Rising to the challenge: Engineering a future of flood preparedness – Faculty of Engineering

Rising to the challenge: Engineering a future of flood preparedness

an overhead view of a flooded town

With the arrival of spring, places across Ontario are experiencing severe flooding. While residents in the Muskoka region fill sandbags to prepare, others in Sudbury are doing the same under a state-of-emergency. From Sault Ste. Marie to the Ottawa River, rising water levels and warming temperatures are combining for dangerous conditions.

We reached out to Paulin Coulibaly, a professor in the Department of Civil Engineering and the School of Earth, Environment & Society, to talk about how engineers are working to safeguard Canadians during floods. Coulibaly launched FloodNet five years ago to fast-track the modernization and standardization of hydrologic modelling, flood forecasting, monitoring and mitigation systems across the country and recently received funding to continue the project.

Some areas like the Muskoka River watershed are experiencing flooding now because in addition to the common spring flood drivers like rainfall on melting snow or rapid increase of temperatures leading to fast snowmelt on still frozen soil, the watershed’s physical characteristics can exacerbate the flooding. Muskoka is a good example of areas where watershed characteristics play an important role in the flooding.

The watershed is dominated by a complex network of streams, cascading shallow lakes and water management structures (e.g. dams, navigation locks). Recall that water moves from high to low elevation. Most of the lakes in the Muskoka watershed are shallow with limited storage capacity to drawdown water to mitigate flooding. In the spring, due to freshet — a rapid rise in a river’s water level, usually caused by rain or melting snow — water level is high in the lakes which causes streamflow to back up, creating a backwater effect that exacerbates the flooding. Furthermore, existing dams were not initially designed for flood control, therefore their use for flood mitigation is limited.

To be better prepared for future floods, people should be first adequately informed about the increasing risks of living in flood prone areas. Sound information allows people to consider possible mitigation actions at the municipal, community and individual level. Effective actions can be taken at the municipal and provincial level, such as building flood defense structures (levees, dikes, diversion channels, small dams, etc.).  Implementing an effective flood early warning systems (FEWS) is essential for mitigating flood impacts. At the individual level, flood mitigation actions are limited, but people in flood prone areas should have an emergency plan, have flood insurance and advocate for flood defense structures.

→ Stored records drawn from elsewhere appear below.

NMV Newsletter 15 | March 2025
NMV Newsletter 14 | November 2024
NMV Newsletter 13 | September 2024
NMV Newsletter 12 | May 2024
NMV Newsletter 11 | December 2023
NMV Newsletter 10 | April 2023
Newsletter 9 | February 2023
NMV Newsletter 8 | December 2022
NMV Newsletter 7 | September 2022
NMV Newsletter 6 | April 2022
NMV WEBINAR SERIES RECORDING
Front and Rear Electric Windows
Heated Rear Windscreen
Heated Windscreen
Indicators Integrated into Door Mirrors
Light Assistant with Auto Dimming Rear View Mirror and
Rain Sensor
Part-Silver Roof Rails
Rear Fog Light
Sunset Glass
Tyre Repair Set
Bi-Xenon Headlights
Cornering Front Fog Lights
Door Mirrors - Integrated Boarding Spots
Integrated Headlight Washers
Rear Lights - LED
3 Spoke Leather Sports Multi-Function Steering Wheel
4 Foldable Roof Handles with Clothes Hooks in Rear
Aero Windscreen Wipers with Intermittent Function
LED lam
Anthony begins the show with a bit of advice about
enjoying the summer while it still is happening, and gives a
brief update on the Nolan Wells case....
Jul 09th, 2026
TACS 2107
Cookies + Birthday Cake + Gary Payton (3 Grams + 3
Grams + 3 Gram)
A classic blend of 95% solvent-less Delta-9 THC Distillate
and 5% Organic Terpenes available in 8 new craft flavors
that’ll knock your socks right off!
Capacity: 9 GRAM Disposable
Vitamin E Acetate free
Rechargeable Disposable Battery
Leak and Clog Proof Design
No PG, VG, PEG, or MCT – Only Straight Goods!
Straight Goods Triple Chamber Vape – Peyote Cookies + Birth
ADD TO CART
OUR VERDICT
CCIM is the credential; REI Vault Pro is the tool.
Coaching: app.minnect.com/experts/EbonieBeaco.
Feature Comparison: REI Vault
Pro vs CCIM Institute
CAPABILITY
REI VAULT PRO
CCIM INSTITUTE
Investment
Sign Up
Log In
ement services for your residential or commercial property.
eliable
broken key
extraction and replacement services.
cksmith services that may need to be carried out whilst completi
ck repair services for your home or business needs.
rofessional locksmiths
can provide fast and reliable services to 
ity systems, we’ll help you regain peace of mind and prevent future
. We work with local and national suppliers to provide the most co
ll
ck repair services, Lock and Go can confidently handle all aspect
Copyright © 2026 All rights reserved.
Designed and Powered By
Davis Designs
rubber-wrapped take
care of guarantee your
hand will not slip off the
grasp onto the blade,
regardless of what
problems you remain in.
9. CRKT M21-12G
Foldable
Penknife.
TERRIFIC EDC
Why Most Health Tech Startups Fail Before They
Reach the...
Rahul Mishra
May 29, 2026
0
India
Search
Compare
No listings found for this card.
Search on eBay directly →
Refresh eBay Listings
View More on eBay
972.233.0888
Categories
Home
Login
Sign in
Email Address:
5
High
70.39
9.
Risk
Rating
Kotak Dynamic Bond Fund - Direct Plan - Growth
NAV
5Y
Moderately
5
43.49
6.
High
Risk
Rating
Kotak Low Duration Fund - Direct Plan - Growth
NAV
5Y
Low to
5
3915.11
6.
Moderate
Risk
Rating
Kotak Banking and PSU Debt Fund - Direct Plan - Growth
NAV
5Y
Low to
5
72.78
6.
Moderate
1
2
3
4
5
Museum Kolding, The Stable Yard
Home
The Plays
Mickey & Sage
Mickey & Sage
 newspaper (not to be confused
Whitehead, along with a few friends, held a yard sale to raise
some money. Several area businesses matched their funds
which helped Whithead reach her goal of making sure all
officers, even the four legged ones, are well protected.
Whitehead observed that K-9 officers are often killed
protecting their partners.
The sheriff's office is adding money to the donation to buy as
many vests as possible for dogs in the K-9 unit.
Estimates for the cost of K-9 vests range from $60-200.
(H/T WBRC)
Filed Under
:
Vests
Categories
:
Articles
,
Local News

It is difficult to believe that FloodNet is already older than a five-year-old! Bringing experts from government and academia to work with industry to enhance our capacity to deal with floods, has been proven to be the best approach in this area. Such collaborative work is time consuming but yields useful results. Over the last five years, FloodNet has made significant contributions to operational flood forecasting across Canada. Most of the provincial flood forecasting centers are now using advanced forecasting systems, which was not the case five years ago.  While FloodNet1 focused on the forecast of river floods and the socioeconomic impact of floods across Canada, in the next four years, FloodNet2 will focus on urban flash floods across Canadian large cities and flood protection structures.

My approach to flood research is mostly driven by the desire to find practical solutions to deal with floods, which is in general how engineers tackle problem. In academia, however, this involves the training of qualified engineers to help society to better deal with the increasing flood events. Early warning systems are important, but designing and building new flood protection infrastructure is critical for flood prone areas of the country. A good example is the Winnipeg Red River floodway that has protected the city for decades. In the next four years, one of the 10 research projects of FloodNet2 will focus on analysing critical flood defense structures across Canada. This project, led by researchers from the Department of Civil Engineering, will use drone technology and GIS tools to assess the structural risk of failure and cascading effects under extreme flood events.